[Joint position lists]
☆ ☆ ☆ ☆ ☆ ☆ ☆

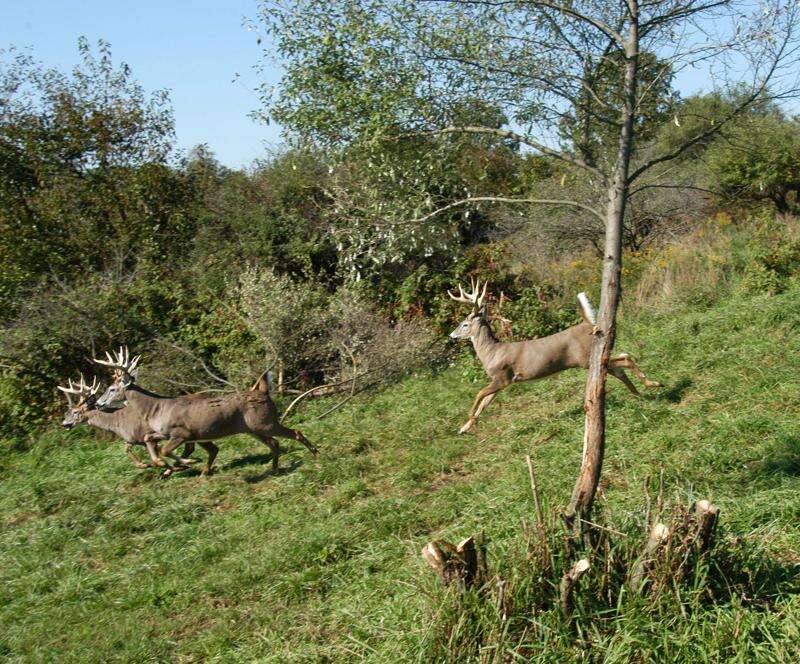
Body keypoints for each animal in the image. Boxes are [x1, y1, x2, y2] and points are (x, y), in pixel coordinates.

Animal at [57, 376, 197, 470]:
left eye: (75, 412)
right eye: (66, 412)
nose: (64, 424)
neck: (118, 421)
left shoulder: (146, 434)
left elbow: (157, 454)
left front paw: (170, 466)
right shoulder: (133, 439)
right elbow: (126, 449)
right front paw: (143, 464)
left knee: (189, 445)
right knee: (190, 445)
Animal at [92, 344, 318, 474]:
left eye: (112, 388)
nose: (98, 403)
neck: (155, 408)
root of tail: (263, 392)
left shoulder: (181, 432)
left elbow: (166, 450)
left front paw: (187, 461)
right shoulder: (164, 432)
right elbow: (150, 440)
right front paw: (164, 464)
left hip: (265, 422)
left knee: (295, 432)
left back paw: (315, 455)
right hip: (254, 428)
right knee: (274, 442)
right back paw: (273, 469)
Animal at [446, 280, 660, 436]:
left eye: (465, 324)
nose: (451, 335)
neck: (491, 352)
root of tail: (588, 324)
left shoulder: (503, 376)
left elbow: (479, 394)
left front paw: (468, 417)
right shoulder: (501, 381)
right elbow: (484, 403)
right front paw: (464, 428)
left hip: (585, 357)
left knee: (625, 358)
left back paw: (654, 384)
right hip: (590, 358)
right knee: (619, 367)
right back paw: (639, 394)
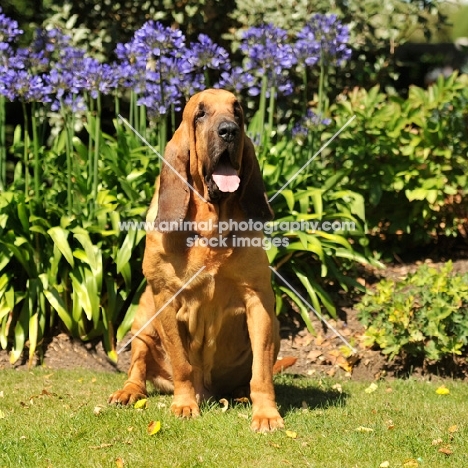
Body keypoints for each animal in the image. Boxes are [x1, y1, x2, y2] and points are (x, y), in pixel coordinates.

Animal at [109, 88, 286, 432]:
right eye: (200, 114)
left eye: (238, 111)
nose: (229, 130)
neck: (210, 227)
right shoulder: (165, 299)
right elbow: (181, 363)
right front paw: (184, 405)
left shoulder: (259, 301)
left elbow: (261, 371)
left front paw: (267, 414)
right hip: (142, 322)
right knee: (138, 367)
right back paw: (129, 392)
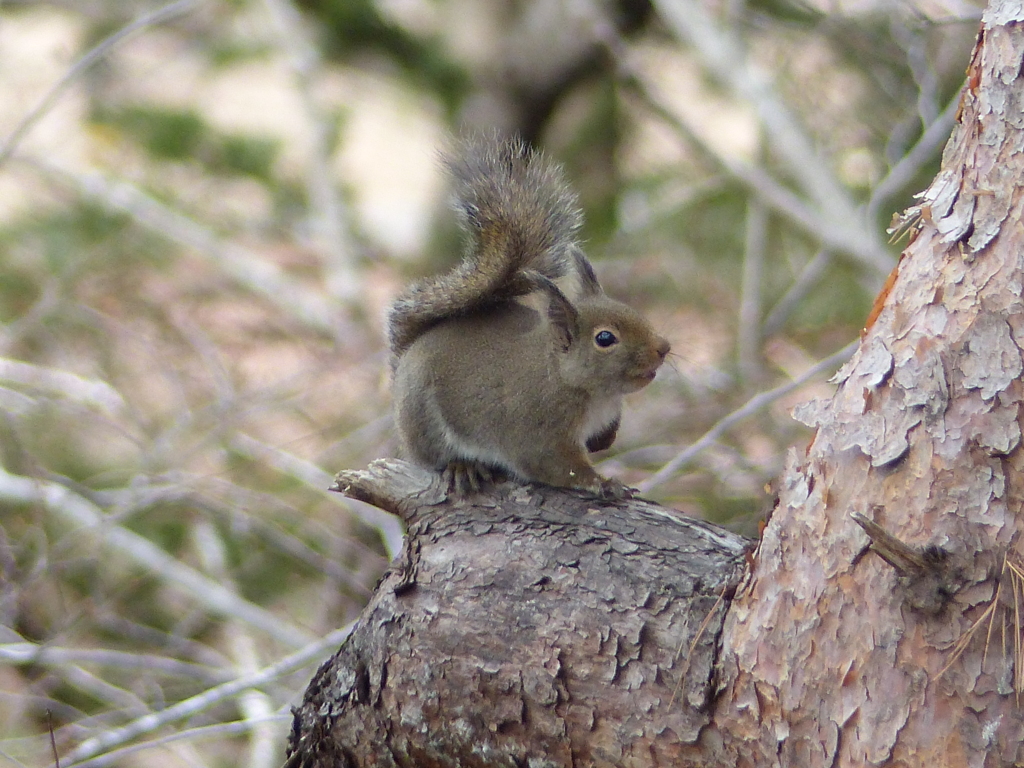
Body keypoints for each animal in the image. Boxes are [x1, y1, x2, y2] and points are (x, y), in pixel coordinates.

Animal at [385, 137, 671, 499]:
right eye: (605, 338)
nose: (664, 347)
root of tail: (405, 361)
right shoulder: (539, 433)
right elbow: (560, 467)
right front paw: (605, 484)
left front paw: (605, 444)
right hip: (423, 419)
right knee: (433, 456)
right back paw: (462, 466)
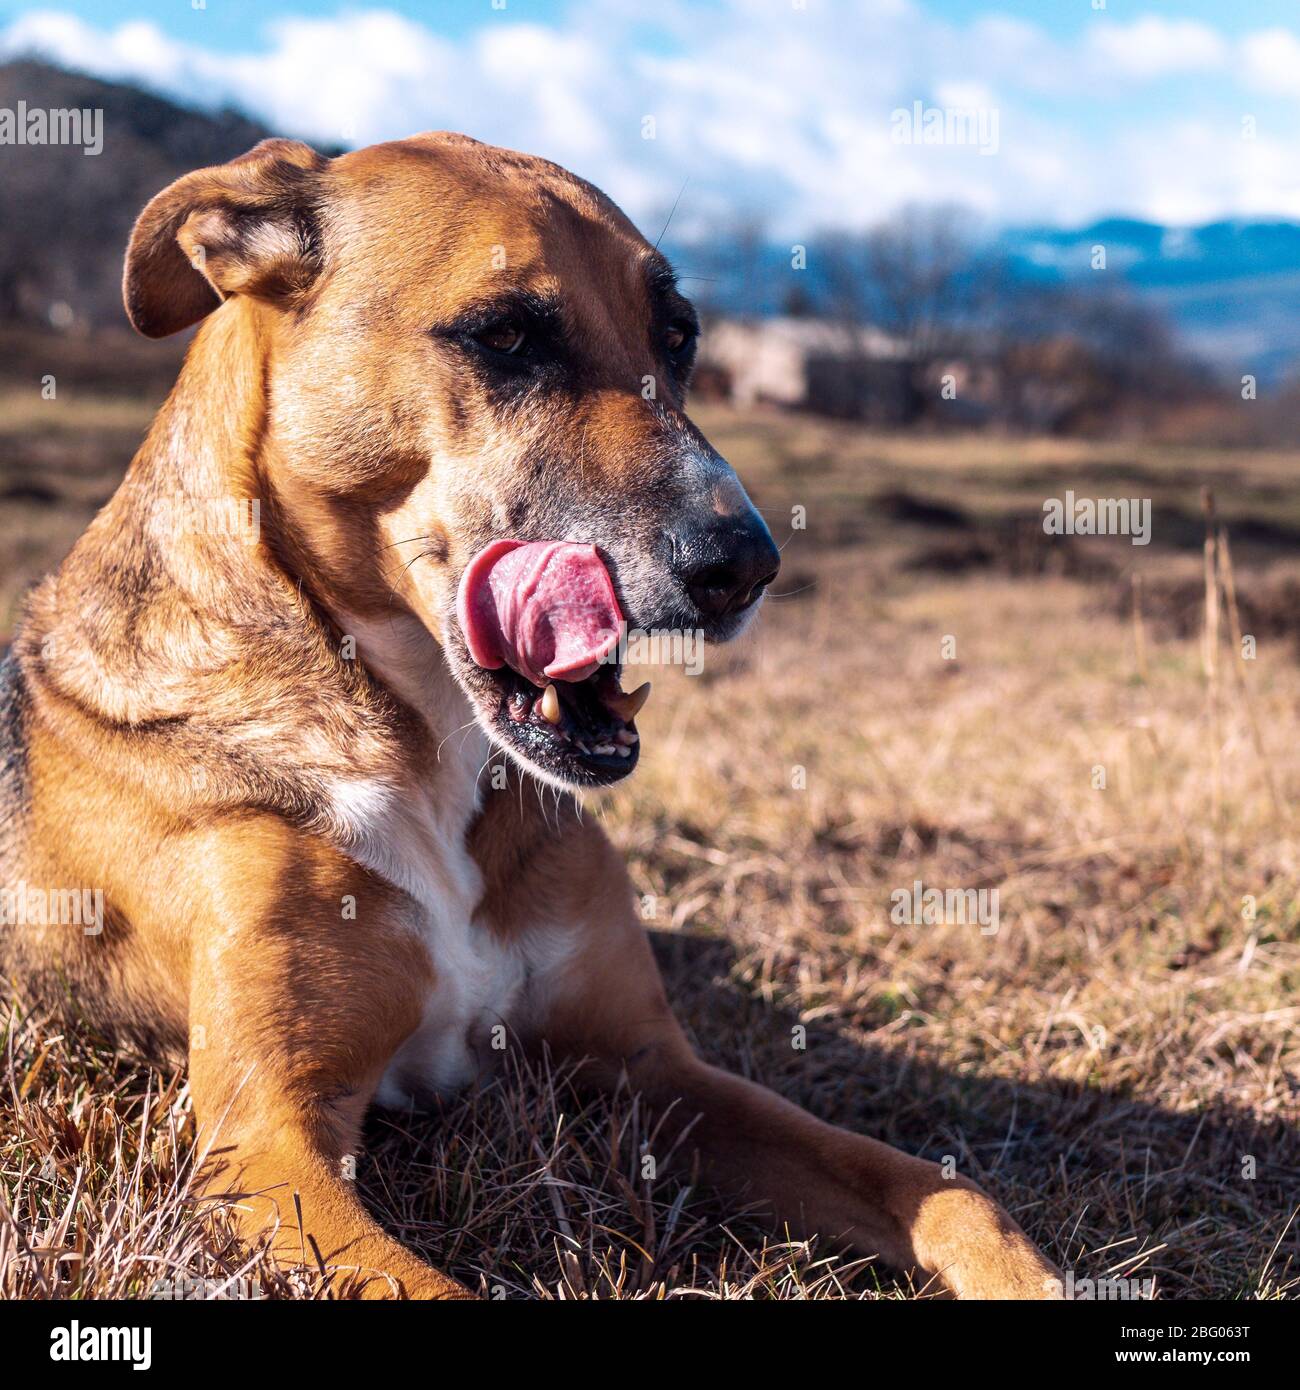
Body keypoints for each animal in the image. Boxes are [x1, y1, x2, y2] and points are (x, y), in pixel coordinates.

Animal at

☆ ☆ ☆ ☆ ☆ ☆ ☆

Exact copies of the lines from the one containing "nose: (664, 347)" through the final line of the data are required; pictures are to be omitted.

ANSWER SECTION:
nose: (664, 347)
root of tail: (405, 361)
right shoulder: (539, 433)
right elbow: (560, 467)
right front paw: (605, 484)
left front paw: (605, 444)
right hip: (423, 419)
right knee: (433, 456)
right back paw: (462, 466)
Body keypoints for each animal in the image. Boxes are [x1, y1, x2, y2] and points are (x, y), in pixel coordinates.

Animal at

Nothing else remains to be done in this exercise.